On February 1, 2021, Standridge introduced Senate Bill 658, which would ban COVID-19 vaccine mandates in schools and was amended to also restrict school mask mandates; the bill passed both houses of Oklahoma's state legislature and was signed into law by Oklahoma's governor on May 28, 2021.

In April 2021, Stanridge co-sponsored legislation to increase penalties for demonstrators who obstruct public roadways and give legal immunity to car drivers who unintentionally injure or kill protesters. It followed a May 2020 incident when a pickup truck drove through a Black Lives Matter protest and injured three people, including a man who was paralyzed after falling from an overpass. Critics expressed concern that the law could stifle First Amendment rights, and called it "the worst anti-protest bill in the nation."

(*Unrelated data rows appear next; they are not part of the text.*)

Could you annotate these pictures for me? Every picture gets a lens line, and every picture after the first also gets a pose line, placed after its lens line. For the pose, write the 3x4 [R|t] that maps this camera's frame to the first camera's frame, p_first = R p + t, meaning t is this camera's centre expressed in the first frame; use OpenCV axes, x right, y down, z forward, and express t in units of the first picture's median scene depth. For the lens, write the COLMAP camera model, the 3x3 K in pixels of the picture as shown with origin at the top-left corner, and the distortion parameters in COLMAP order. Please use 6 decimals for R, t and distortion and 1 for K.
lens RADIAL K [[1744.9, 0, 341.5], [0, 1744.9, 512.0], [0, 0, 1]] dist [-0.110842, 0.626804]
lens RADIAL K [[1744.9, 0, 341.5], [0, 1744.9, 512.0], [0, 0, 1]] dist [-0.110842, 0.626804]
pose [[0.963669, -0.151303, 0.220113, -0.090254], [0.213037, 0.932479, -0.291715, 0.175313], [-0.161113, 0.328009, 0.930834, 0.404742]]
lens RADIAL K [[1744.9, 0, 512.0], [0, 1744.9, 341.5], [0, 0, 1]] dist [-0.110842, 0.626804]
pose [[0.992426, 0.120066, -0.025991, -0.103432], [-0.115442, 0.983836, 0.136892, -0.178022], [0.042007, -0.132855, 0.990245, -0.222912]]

On December 16, 2021, Standridge introduced Senate Bill 1142, a bill that would prohibit schools from having or promoting books regarding sex, sexual identity, or sexual orientation. The bill would also allow for parents to request for the removal of certain books. If the book is not removed within thirty days, then the librarian must be fired and prohibited from working in a public school for two years. Parents are also awarded $10,000 every day the challenged book is not removed. Democratic representative Jacob Rosecrants argued that the bill effectively allowed for the removal of any book containing the word "sex".

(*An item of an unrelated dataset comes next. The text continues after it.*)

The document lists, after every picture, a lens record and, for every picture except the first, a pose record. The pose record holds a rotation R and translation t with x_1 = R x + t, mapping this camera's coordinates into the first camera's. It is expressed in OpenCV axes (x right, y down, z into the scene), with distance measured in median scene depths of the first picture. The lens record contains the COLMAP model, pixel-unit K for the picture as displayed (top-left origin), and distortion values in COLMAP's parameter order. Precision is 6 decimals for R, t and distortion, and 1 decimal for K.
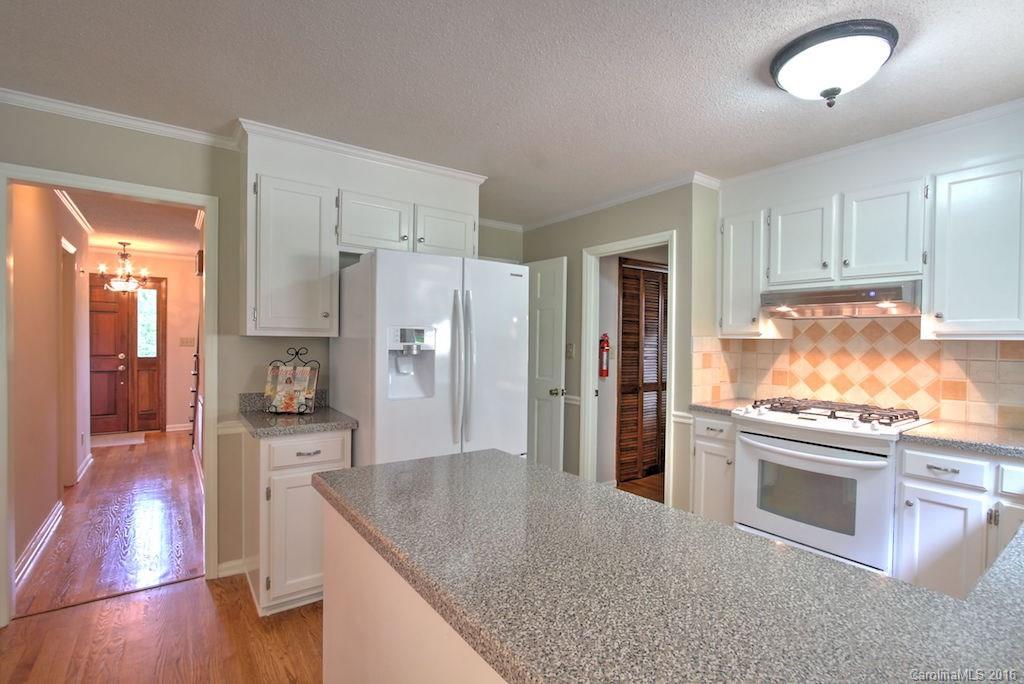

On January 19, 2022, Standridge introduced Senate Bill 1381, a bill that would require homeless people to get permits for their camps. The camps would then have to continually meet health standards and building codes; if the camps fail to get a permit and comply with the codes, then the camps must be demolished by the city.

On January 20, 2022, Standridge introduced Senate Bill 1470 titled the "Students' Religious Belief Protection Act". The bill would allow for students to sue teachers for an upwards of $10,000 if they promote material that is held in opposition to the students' beliefs. The fine would be paid from the teacher's personal funds. If unable to pay, the teacher would be fired.